Auch das Ausreitgelände ist ein Traum. Bei klarem Wetter sieht man die Küste des Ärmelkanals am Horizont schimmern. Meine Freundin sagt ständig, dass es hier genauso aussieht wie man es wohl aus den typischen Rosamunde Pilcher-Filmen kennt. Sie kommt aus dem Schwärmen gar nicht mehr heraus. Das Public Bridleway (öffentliches Wegerecht) ermöglicht es uns fernab der Hauptverkehrsstraßen durch die hügelige Landschaft Beaminsters zu reiten. Wobei es mir anfangs wirklich schwer gefallen ist, ein eingesätes Feld zu betreten, weil der Reitweg dort entlang läuft. Das habe ich Zuhause über Jahre einfach anders beigebracht bekommen. Meine Pferde stört das allerdings herzlich wenig, die schreiten frohen Mutes voran.
Kein Regen = schönes Wetter
Woran ich mich auch erst gewöhnen musste, ist das launische Wetter in Dorset. Mit dem Ärmelkanal nur 20 Autominuten entfernt, weiß man nie, ob die Meteorologen mit ihren Vorhersagen auch Recht behalten. Oft genug war in den vergangenen Tagen trockenes Wetter – von Sonnenschein möchte ich gar nicht sprechen – angesagt und ich bin klatschnass geworden. Mehrmals! Leider ist die Reithalle bei Chris Burton noch nicht bereitbar. Das bedeutet, wir sind bei JEDEM Wetter draußen. Inzwischen weiß ich ziemlich genau, welche Jacke wirklich regenfest ist (eigentlich keine) und welche nur die ersten zehn Minuten dem englischen Dauerregen etwas entgegensetzten kann.
Anfangs war es wirklich nicht so einfach bei Wind und Wetter draußen zu reiten, meine Pferde wollten instinktiv immer ihren Hintern in Richtung Schlechtwetterfront drehen, aber so lässt sich nun mal nicht gut arbeiten.
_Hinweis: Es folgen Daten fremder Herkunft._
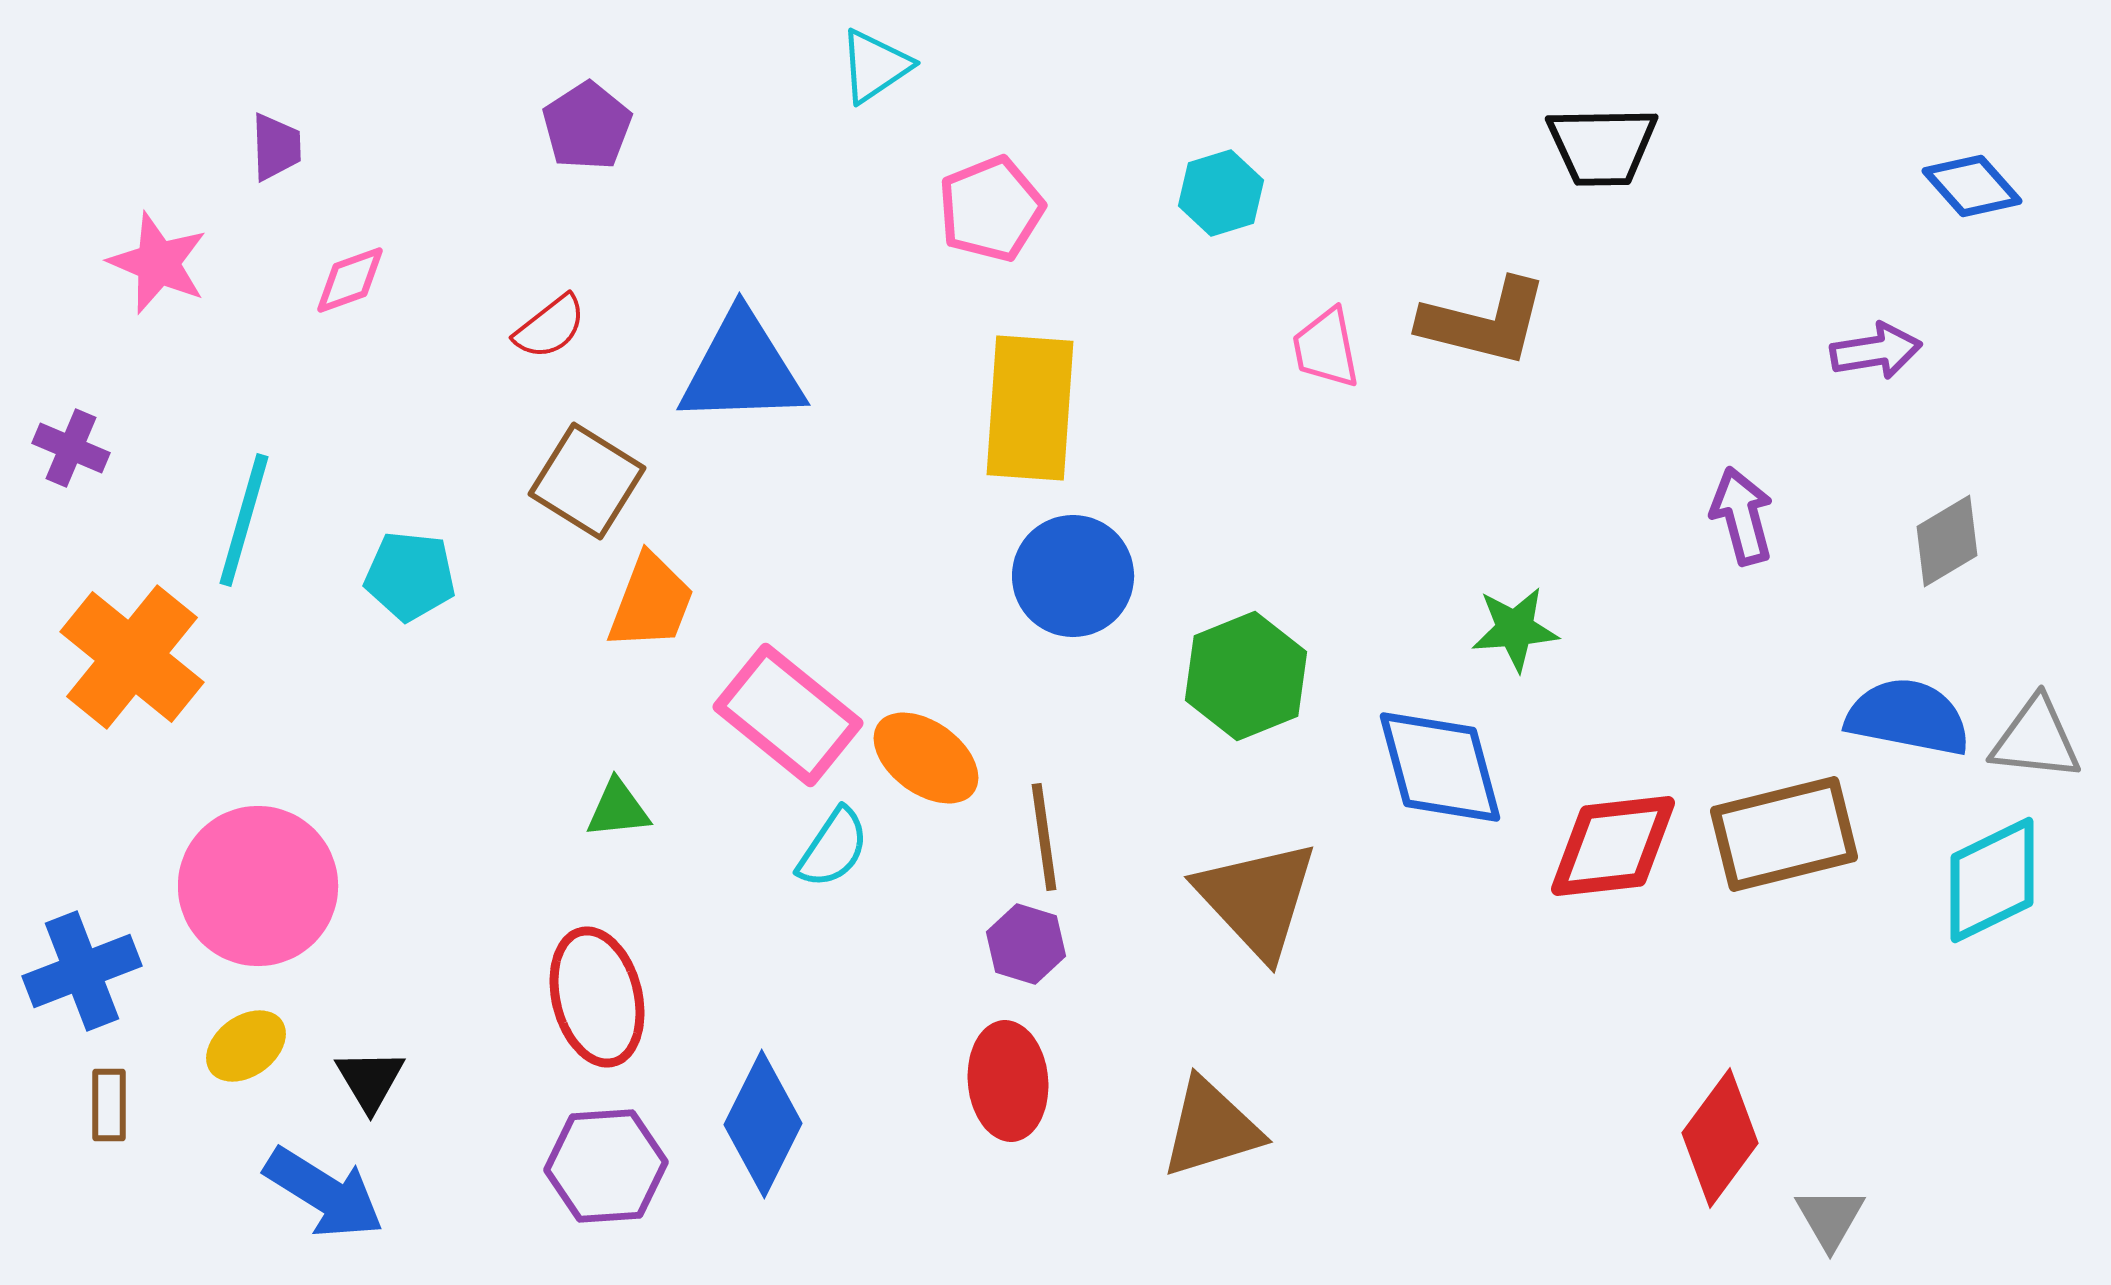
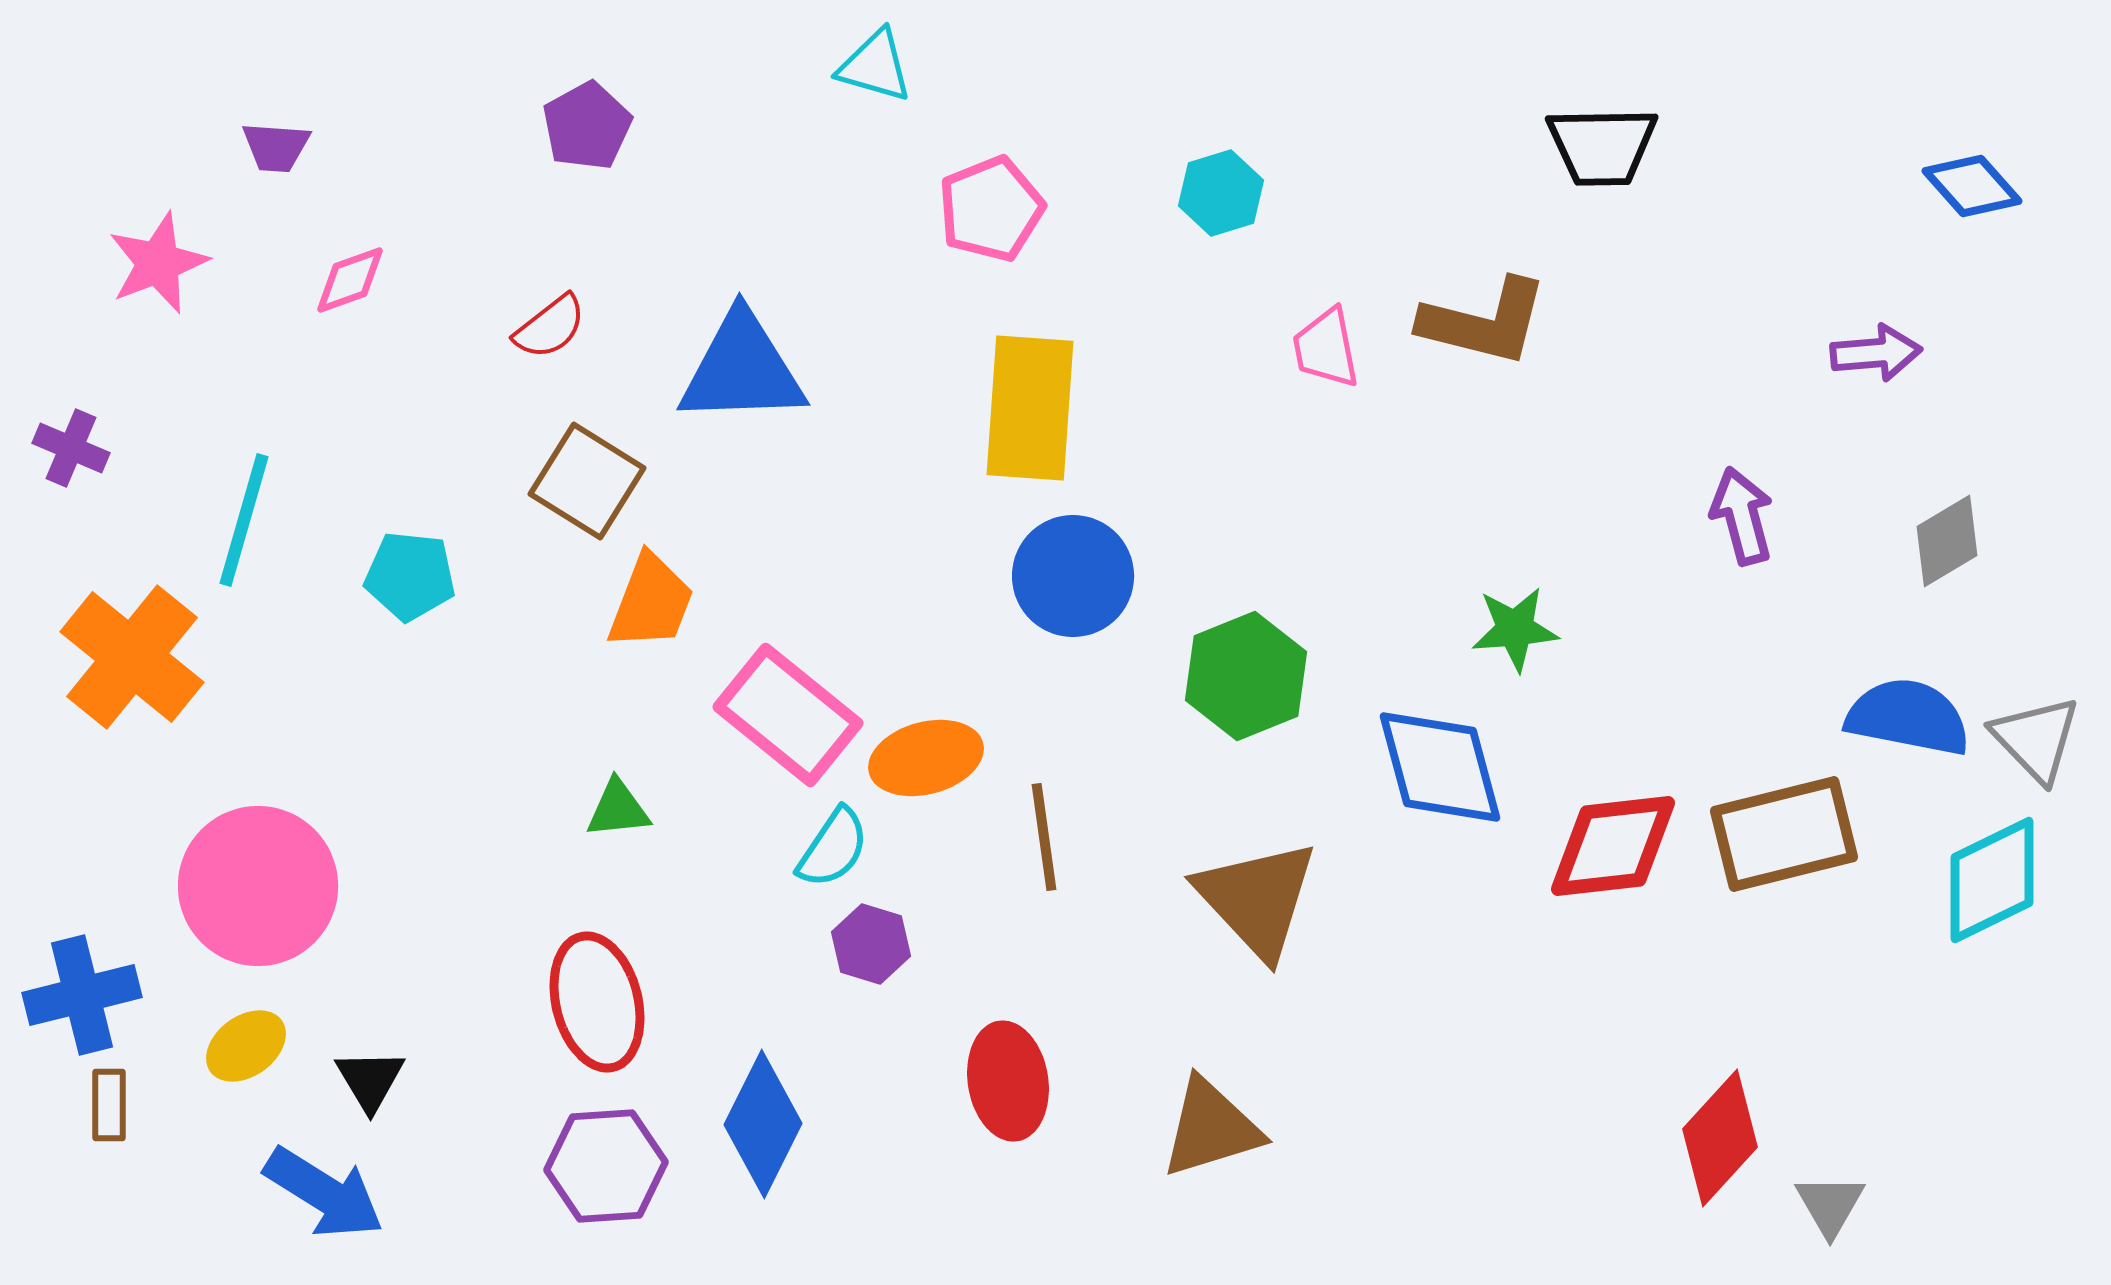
cyan triangle at (875, 66): rotated 50 degrees clockwise
purple pentagon at (587, 126): rotated 4 degrees clockwise
purple trapezoid at (276, 147): rotated 96 degrees clockwise
pink star at (158, 263): rotated 28 degrees clockwise
purple arrow at (1876, 351): moved 2 px down; rotated 4 degrees clockwise
gray triangle at (2036, 739): rotated 40 degrees clockwise
orange ellipse at (926, 758): rotated 51 degrees counterclockwise
purple hexagon at (1026, 944): moved 155 px left
blue cross at (82, 971): moved 24 px down; rotated 7 degrees clockwise
red ellipse at (597, 997): moved 5 px down
red ellipse at (1008, 1081): rotated 4 degrees counterclockwise
red diamond at (1720, 1138): rotated 6 degrees clockwise
gray triangle at (1830, 1218): moved 13 px up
Inzwischen stört es die Vierbeiner nicht mehr. Sie genießen ihre anschließende warme Dusche und das Solarium zum Trocknen, während ich mit kalten Händen und tropfendem Kappenschirm auf den Nächsten steige. Noch ist nur ein großer Allwetterplatz fertig, der an den Geländeplatz angeschlossen ist. Aber es wird schon fleißig an drei weiteren Plätzen gebaut: Es entsteht noch ein Dressurviereck auf Sand und eins auf Rasen, weil hier auf der Insel traditionell noch die meisten Dressuren auf natürlichem Untergrund geritten werden. Hinzu kommt ein Springplatz der keine Wünsche offen lässt. So können wir als Reiter unsere Pferde auf alle Eventualitäten optimal vorbereiten und sie fühlen sich überall zuhause. Wie gesagt: Pferd in England müsste man sein. Aber mir als Reiter geht es hier wirklich auch nicht schlecht. Bei den Trainingsbedingungen.